GIVEN TEXT:
There is no other way to put this: A Star Is Born is a masterpiece

Rory Cashin

Bring on the Oscars.

Instead of the usual review, there is a better way to break down the emotional brilliance of A Star Is Born.

Firstly, let us discuss Bradley Cooper, the actor, and the one scene that hammers home just how deserving he is of that Best Actor Nomination.

Early in the movie, not too long after his introduction as famous Country & Western singer Jackson Maine, performing to packed arenas, but hampered by a powerful drinking problem, he asks his driver to bring him to a bar. Any bar.

They find a gay bar, Cooper goes in for a drink, and it just so happens that Ally (Lady Gaga) is performing that night, and in the middle of her performance, the two make eye contact for a moment, and in that moment, Cooper delivers one of cinema’s most immediate and intense portrayals of love at first sight.

Without saying a single word, and using little more than drunken micro-reactions, we can see his brain light up with the possibilities of this woman in front of him. The chemistry is immediate, and the emotion of the moment is conveyed so perfectly, it is absolutely staggering.

ASSIGNED TASK 1:
Answer these from the review of A Star Is Born, one line each:
(a) Where does Jackson Maine ask his driver to take him?
(b) Who plays Ally?
(c) What kind of bar do they find?
ASSIGNED TASK 2: In one to three sentences, explain why the writer of the A Star Is Born review says the bar scene shows Bradley Cooper deserves his Best Actor nomination.
ASSIGNED TASK 3: Carry on the review of A Star Is Born from its final sentence.

SUPPLIED MATERIAL:

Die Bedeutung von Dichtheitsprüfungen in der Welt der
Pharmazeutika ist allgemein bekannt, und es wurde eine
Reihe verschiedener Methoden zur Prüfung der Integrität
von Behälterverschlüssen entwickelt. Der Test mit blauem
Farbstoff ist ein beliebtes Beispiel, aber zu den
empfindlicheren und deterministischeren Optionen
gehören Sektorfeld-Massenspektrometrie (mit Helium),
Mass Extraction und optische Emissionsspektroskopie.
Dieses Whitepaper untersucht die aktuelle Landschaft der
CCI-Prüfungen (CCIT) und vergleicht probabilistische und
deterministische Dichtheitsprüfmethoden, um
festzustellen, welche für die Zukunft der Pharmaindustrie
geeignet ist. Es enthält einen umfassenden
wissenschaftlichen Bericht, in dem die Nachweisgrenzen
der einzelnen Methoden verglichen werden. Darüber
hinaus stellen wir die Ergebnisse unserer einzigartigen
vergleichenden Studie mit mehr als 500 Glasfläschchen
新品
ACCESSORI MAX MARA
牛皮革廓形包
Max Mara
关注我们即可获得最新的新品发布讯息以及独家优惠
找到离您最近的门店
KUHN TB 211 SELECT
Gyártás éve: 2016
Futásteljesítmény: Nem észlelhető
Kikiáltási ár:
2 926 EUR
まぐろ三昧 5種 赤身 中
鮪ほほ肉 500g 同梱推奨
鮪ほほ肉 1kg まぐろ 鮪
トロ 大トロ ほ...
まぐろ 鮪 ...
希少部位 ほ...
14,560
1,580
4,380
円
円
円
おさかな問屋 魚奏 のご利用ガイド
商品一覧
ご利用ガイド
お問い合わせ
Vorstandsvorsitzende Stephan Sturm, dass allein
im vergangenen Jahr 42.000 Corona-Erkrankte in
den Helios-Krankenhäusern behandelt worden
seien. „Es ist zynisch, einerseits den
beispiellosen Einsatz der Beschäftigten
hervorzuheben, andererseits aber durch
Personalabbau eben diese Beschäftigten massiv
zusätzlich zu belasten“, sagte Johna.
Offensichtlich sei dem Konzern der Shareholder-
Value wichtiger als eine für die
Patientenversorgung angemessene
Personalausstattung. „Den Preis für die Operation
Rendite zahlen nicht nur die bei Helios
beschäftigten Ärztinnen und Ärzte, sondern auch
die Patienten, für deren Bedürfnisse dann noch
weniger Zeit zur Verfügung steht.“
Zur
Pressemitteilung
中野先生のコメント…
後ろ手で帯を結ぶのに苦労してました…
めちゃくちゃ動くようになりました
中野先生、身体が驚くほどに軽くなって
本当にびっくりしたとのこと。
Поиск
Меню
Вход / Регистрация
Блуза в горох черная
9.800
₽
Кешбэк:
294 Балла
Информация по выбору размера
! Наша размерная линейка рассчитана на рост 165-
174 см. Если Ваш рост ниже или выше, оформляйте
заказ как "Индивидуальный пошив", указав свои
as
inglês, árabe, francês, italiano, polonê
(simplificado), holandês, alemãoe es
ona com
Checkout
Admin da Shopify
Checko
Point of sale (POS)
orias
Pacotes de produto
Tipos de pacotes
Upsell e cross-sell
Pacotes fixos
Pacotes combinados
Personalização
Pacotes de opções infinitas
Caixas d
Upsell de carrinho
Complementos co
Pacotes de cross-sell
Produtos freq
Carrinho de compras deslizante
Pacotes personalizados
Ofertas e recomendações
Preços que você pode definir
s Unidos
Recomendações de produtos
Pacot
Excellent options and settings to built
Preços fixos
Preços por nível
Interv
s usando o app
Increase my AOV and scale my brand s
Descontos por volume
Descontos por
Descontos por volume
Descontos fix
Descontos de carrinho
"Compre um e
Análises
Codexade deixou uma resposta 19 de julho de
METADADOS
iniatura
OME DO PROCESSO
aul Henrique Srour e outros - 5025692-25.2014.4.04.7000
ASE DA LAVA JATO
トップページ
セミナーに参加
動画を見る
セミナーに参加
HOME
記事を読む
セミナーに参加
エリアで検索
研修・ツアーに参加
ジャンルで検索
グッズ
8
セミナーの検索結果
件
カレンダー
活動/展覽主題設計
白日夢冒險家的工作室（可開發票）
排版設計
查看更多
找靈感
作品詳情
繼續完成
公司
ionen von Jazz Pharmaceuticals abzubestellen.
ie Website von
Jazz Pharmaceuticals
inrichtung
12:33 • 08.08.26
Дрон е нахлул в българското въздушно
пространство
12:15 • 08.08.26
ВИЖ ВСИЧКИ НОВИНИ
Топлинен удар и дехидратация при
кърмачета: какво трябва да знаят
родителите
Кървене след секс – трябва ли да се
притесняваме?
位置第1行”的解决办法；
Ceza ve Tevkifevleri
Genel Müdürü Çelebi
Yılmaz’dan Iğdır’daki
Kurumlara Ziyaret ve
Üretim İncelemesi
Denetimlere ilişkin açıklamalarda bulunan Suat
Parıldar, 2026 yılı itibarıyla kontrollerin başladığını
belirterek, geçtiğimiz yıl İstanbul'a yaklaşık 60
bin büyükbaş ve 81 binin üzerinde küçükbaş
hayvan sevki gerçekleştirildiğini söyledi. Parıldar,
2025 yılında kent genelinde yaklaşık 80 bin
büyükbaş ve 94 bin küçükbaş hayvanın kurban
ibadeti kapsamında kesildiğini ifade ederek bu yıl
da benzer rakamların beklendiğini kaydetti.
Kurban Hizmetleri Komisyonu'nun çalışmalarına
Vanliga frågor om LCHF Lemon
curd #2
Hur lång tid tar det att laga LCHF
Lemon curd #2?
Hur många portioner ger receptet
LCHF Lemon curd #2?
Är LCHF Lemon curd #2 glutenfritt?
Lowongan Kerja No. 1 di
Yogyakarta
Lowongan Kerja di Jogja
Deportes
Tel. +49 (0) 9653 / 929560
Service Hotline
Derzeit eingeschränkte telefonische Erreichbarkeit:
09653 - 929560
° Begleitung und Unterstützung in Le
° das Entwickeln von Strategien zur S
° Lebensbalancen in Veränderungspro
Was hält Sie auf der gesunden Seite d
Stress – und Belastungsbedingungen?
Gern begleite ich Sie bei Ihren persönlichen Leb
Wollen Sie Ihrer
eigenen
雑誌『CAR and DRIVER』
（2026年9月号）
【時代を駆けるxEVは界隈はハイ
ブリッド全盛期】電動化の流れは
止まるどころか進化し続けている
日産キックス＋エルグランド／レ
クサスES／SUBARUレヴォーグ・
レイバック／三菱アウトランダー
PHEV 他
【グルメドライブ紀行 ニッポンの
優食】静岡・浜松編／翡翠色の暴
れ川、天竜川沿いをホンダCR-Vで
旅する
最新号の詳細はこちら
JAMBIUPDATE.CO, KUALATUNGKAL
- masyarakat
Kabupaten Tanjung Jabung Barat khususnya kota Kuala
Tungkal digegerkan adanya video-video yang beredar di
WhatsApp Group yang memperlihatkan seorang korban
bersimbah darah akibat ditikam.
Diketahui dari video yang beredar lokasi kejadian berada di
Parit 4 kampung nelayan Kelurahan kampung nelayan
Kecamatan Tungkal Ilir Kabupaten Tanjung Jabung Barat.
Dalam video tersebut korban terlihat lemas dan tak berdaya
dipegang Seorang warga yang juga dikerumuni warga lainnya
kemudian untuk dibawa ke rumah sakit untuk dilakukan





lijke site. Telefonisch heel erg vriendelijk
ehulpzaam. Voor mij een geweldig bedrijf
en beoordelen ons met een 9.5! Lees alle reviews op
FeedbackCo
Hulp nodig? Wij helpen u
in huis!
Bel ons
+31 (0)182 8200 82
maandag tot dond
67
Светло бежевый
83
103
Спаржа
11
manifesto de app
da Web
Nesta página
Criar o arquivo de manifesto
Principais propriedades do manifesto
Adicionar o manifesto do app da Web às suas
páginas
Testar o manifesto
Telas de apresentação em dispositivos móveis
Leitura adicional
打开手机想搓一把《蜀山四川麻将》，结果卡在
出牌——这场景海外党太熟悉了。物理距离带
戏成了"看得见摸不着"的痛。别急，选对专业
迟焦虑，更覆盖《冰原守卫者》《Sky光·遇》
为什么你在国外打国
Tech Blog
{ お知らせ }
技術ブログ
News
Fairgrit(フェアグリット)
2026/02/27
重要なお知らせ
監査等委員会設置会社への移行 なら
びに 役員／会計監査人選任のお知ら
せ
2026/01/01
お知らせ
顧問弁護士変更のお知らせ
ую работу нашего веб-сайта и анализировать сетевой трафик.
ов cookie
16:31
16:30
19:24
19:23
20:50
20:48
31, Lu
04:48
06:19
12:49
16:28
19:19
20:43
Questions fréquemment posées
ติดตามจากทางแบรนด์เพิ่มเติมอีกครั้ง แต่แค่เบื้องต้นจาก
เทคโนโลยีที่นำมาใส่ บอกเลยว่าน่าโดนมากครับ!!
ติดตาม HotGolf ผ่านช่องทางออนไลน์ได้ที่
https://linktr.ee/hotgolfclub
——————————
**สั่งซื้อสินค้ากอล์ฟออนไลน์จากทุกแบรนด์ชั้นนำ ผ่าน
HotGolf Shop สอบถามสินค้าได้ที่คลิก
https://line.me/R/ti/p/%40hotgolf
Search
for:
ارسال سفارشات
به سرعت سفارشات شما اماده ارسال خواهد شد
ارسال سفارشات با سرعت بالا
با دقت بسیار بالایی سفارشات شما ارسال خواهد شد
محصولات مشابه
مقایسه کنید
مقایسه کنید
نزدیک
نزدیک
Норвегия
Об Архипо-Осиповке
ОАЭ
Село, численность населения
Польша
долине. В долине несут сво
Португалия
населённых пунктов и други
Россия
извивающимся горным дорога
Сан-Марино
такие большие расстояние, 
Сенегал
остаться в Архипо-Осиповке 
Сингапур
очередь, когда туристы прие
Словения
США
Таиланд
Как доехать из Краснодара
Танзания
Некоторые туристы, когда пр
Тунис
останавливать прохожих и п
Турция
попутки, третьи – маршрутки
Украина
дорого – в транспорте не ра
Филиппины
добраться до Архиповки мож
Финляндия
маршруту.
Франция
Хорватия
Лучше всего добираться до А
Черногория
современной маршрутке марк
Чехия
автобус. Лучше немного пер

ANSWER SPACE 1:
(a) To a bar, any bar.
(b) Lady Gaga.
(c) A gay bar.

ANSWER SPACE 2: When Jackson and Ally make eye contact, Cooper portrays love at first sight without saying a single word. Using little more than drunken micro-reactions, he shows his character's brain lighting up with the possibilities of this woman. The chemistry is immediate, and the writer finds the emotion conveyed so perfectly that it is staggering.

ANSWER SPACE 3:
Secondly, we need to talk about Lady Gaga, the actor.

There might be a moment of hesitancy to accepting Gaga as Ally, as the ever-glamourous leader of a world full of her own little Monsters, here she meekly plays someone who is so used to rejection that she uses it as an eject button to get out of situations that are actually going well for her.

However, it isn’t long before Gaga’s Ally has completely won us over, her optimism and endurance and pure love for Jackson get us on her side, and ensure that they keep us there, too. At times her performance is so naturalistic and relatable that it is easy to forget that this is the artist who once arrived at an awards ceremony in a giant egg.

Just like Cooper, the conversations about Oscars is incredibly well-deserved.

Clip via Warner Bros. Pictures

Finally, and inseparably, we need to discuss both Bradley Cooper, the director, and Lady Gaga, the singer.

Yep, Cooper pulls double duty on the movie (triple, actually, as he’s also a co-writer), and during the scenes in which he directs Gaga’s performances as Ally, it is difficult to conjure up a comparison in terms of raw talent and even rawer emotion on the big screen.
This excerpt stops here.